New govt officials and other Tunisians understand “we need a plan for economic development, for jobs,” Clinton told reporters during a tour of Tunisian Red Crescent offices. “There’s going to be a donors conference that will be held in some months. I’m going to be sending a delegation from the United States,” said Clinton who arrived Wednesday in Tunis as the most senior US official to visit since Ben Ali’s ouster on January 14. “So we want to know what Tunisia wants.
We don’t want to come in and say here’s what the United States believes… Then we want to work on plans… a plan for health, we want to help do what we can to have a plan for jobs,” she said. “The revolution created so many hopes and now we have to translate those hopes into results and that comes through economic reform and political reform,” Clinton told Tunisian reporters. Unemployment was a major factor in the political unrest that erupted in Tunisia in December.
Tunisia’s unemployment rate is officially 14 percent, but the percentage of graduates without work is about double that, prompting a warning from the International Monetary Fund.

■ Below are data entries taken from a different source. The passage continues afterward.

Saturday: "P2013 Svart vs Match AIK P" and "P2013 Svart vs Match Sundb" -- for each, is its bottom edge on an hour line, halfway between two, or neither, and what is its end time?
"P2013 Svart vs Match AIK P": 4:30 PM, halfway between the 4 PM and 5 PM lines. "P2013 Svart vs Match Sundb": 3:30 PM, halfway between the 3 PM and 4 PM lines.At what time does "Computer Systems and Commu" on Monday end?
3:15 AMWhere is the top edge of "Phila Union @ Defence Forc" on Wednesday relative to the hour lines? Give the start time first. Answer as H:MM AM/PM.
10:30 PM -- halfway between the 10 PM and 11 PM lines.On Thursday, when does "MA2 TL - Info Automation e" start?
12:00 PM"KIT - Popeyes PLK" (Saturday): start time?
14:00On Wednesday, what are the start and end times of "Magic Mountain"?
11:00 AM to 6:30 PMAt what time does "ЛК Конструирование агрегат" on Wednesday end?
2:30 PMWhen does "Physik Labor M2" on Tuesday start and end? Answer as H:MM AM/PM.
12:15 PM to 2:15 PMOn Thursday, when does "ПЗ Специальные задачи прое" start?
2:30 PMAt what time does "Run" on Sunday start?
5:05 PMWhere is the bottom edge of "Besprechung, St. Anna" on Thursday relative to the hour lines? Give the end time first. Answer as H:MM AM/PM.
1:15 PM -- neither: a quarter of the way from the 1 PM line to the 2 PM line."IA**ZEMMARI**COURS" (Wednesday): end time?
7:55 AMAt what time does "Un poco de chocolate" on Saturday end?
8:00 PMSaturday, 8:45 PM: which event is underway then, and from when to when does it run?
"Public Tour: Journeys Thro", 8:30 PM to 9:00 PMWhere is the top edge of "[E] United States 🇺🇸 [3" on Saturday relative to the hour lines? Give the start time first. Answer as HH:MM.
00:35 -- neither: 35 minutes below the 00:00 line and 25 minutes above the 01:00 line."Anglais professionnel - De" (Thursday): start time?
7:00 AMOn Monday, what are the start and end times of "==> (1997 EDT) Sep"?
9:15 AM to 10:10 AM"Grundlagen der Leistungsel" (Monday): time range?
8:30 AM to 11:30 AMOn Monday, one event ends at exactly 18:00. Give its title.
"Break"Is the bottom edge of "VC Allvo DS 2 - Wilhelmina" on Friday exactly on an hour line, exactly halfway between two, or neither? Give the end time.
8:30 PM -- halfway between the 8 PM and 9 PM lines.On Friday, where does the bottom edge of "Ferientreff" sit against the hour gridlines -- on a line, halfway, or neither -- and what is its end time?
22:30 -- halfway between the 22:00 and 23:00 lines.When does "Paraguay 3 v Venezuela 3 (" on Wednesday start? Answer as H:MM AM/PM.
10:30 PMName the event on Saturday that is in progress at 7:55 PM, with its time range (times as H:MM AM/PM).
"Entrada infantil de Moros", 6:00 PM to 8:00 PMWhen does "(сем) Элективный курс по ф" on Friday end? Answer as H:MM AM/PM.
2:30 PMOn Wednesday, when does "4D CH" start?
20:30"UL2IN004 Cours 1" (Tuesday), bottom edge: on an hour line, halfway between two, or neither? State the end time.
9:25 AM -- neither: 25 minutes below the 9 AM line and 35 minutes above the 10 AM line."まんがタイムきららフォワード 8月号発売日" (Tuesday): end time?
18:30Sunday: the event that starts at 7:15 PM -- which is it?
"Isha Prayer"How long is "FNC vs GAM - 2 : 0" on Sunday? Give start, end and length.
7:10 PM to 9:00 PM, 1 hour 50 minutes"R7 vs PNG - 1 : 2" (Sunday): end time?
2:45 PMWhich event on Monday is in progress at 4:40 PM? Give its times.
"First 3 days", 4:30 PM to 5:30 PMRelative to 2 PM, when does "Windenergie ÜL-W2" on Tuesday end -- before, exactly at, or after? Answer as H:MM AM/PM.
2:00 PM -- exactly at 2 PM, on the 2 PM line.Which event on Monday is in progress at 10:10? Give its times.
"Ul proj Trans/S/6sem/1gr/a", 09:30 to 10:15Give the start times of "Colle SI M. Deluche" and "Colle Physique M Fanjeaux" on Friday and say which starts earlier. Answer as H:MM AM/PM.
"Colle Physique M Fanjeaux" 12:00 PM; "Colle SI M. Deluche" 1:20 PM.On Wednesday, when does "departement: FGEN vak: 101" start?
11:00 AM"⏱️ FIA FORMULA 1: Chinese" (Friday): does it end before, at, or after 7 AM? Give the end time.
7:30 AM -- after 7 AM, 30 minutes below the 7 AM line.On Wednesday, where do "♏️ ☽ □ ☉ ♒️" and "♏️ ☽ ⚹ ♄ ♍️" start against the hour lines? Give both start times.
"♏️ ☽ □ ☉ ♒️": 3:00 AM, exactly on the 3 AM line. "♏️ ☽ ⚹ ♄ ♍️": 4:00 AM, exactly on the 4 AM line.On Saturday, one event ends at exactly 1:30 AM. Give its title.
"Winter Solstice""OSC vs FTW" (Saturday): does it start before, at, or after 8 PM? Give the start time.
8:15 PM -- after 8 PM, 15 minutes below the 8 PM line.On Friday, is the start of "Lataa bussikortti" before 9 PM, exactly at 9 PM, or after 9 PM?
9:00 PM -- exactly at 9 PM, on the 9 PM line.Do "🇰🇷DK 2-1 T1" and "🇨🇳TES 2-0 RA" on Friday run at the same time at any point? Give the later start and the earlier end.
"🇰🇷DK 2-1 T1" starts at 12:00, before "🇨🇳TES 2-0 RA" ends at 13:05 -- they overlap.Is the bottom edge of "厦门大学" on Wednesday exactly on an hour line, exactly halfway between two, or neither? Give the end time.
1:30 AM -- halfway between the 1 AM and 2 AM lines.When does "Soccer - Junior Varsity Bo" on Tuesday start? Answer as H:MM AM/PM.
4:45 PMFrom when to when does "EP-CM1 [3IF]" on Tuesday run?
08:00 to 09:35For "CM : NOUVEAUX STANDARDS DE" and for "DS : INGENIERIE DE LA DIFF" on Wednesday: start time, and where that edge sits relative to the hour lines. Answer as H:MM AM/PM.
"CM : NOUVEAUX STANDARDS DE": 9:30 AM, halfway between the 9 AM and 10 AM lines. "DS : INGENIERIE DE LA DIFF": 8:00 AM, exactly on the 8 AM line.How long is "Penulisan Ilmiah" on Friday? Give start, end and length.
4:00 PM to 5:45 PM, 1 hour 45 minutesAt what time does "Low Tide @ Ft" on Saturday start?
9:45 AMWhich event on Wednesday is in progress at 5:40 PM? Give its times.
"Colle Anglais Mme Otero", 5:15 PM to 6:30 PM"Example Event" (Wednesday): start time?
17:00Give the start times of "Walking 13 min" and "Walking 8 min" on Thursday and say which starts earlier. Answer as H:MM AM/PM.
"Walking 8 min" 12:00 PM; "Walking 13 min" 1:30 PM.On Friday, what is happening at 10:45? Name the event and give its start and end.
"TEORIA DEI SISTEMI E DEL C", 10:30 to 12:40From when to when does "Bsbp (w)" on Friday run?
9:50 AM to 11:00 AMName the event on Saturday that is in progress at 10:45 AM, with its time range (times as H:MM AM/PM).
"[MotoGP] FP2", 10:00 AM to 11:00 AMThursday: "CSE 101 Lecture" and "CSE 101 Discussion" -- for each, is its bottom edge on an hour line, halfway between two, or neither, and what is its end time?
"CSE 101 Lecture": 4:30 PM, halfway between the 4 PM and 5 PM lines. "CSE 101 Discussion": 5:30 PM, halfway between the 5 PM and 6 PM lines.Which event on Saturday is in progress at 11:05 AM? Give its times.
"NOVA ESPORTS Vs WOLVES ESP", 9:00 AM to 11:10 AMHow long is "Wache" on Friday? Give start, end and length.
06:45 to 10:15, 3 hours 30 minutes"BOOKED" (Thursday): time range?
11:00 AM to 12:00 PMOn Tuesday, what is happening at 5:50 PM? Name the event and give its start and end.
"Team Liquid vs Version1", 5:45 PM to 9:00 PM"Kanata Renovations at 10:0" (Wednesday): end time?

In her tour of the Red Crescent training center, officials told her of the aid they provided to the tens of thousands of workers who crossed the border from Libya fleeing the fighting sparked by Tunisian-inspired protests. She praised their work. Apart from Mebazza, Clinton will also hold talks with Foreign Minister Mouldi Kefi and interim Prime Minister Beji Caid Essebsi. And her visit will take in meetings with young people who took part in the mass protests. But about a hundred Tunisians marched in Tunis under tight security Wednesday to protest Clinton’s visit.